● DATASET EXTRACT:
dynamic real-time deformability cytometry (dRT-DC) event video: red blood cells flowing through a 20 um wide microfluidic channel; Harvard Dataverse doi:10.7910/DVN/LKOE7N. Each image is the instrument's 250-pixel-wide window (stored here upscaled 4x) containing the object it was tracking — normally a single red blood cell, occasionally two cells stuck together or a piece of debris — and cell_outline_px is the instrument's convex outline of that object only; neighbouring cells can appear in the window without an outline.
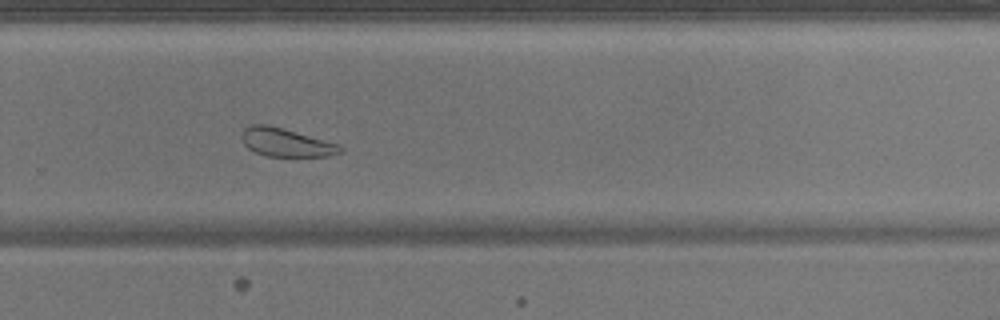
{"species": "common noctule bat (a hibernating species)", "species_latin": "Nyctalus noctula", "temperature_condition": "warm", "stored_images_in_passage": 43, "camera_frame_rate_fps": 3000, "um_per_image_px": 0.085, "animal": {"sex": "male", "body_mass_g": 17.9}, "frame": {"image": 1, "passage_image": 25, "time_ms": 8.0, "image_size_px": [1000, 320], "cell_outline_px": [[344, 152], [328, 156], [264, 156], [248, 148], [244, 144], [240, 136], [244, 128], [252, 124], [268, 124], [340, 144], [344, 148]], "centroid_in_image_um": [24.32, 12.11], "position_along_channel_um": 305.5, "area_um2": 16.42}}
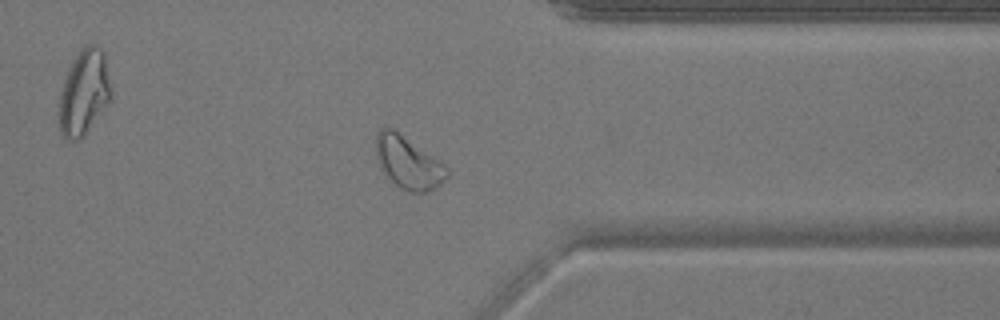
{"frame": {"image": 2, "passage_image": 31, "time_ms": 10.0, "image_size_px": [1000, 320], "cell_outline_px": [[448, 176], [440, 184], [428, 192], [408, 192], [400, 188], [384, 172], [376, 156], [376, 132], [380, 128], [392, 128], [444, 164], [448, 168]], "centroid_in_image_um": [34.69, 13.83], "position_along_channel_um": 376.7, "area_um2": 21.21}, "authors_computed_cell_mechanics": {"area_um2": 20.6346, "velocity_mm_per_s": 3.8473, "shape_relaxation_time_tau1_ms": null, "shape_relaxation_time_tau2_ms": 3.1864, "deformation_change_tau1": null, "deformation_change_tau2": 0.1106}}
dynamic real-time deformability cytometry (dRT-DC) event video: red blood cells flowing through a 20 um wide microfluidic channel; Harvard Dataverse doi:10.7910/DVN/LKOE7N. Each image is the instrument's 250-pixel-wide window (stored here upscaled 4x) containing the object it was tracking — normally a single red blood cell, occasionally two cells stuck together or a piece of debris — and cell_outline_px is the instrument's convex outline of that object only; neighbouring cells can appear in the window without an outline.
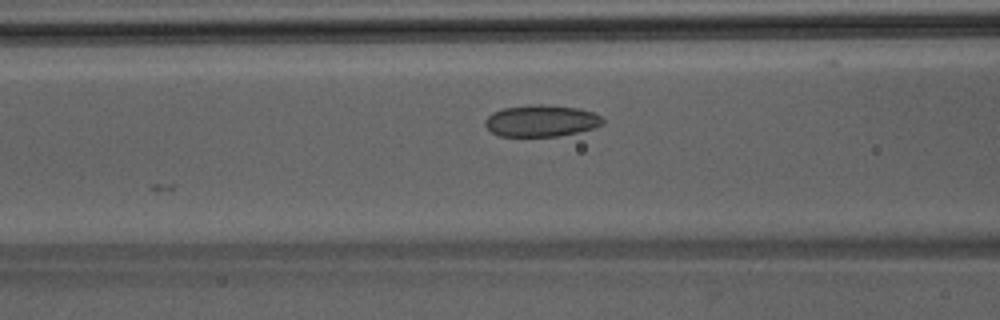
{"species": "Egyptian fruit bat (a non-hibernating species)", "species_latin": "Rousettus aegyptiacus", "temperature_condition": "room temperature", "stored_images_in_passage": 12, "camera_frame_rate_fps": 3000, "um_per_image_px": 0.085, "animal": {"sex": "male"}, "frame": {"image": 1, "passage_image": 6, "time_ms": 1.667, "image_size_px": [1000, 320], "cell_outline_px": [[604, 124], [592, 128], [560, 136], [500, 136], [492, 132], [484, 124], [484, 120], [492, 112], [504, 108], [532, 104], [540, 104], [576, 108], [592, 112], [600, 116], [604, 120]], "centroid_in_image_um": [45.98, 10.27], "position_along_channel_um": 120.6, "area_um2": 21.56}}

● YOUR TASK: Without the pictures, copy the material exactly as given.

● RESULT FOR THIS TASK:
dynamic real-time deformability cytometry (dRT-DC) event video: red blood cells flowing through a 20 um wide microfluidic channel; Harvard Dataverse doi:10.7910/DVN/LKOE7N. Each image is the instrument's 250-pixel-wide window (stored here upscaled 4x) containing the object it was tracking — normally a single red blood cell, occasionally two cells stuck together or a piece of debris — and cell_outline_px is the instrument's convex outline of that object only; neighbouring cells can appear in the window without an outline.
{"species": "common noctule bat (a hibernating species)", "species_latin": "Nyctalus noctula", "temperature_condition": "warm", "stored_images_in_passage": 43, "camera_frame_rate_fps": 3000, "um_per_image_px": 0.085, "animal": {"sex": "male", "body_mass_g": 17.9}, "frame": {"image": 1, "passage_image": 25, "time_ms": 8.0, "image_size_px": [1000, 320], "cell_outline_px": [[344, 152], [328, 156], [264, 156], [248, 148], [244, 144], [240, 136], [244, 128], [252, 124], [268, 124], [340, 144], [344, 148]], "centroid_in_image_um": [24.32, 12.11], "position_along_channel_um": 305.5, "area_um2": 16.42}}
{"frame": {"image": 2, "passage_image": 31, "time_ms": 10.0, "image_size_px": [1000, 320], "cell_outline_px": [[448, 176], [440, 184], [428, 192], [408, 192], [400, 188], [384, 172], [376, 156], [376, 132], [380, 128], [392, 128], [444, 164], [448, 168]], "centroid_in_image_um": [34.69, 13.83], "position_along_channel_um": 376.7, "area_um2": 21.21}, "authors_computed_cell_mechanics": {"area_um2": 20.6346, "velocity_mm_per_s": 3.8473, "shape_relaxation_time_tau1_ms": null, "shape_relaxation_time_tau2_ms": 3.1864, "deformation_change_tau1": null, "deformation_change_tau2": 0.1106}}
dynamic real-time deformability cytometry (dRT-DC) event video: red blood cells flowing through a 20 um wide microfluidic channel; Harvard Dataverse doi:10.7910/DVN/LKOE7N. Each image is the instrument's 250-pixel-wide window (stored here upscaled 4x) containing the object it was tracking — normally a single red blood cell, occasionally two cells stuck together or a piece of debris — and cell_outline_px is the instrument's convex outline of that object only; neighbouring cells can appear in the window without an outline.
{"species": "Egyptian fruit bat (a non-hibernating species)", "species_latin": "Rousettus aegyptiacus", "temperature_condition": "room temperature", "stored_images_in_passage": 12, "camera_frame_rate_fps": 3000, "um_per_image_px": 0.085, "animal": {"sex": "male"}, "frame": {"image": 1, "passage_image": 6, "time_ms": 1.667, "image_size_px": [1000, 320], "cell_outline_px": [[604, 124], [592, 128], [560, 136], [500, 136], [492, 132], [484, 124], [484, 120], [492, 112], [504, 108], [532, 104], [540, 104], [576, 108], [592, 112], [600, 116], [604, 120]], "centroid_in_image_um": [45.98, 10.27], "position_along_channel_um": 120.6, "area_um2": 21.56}}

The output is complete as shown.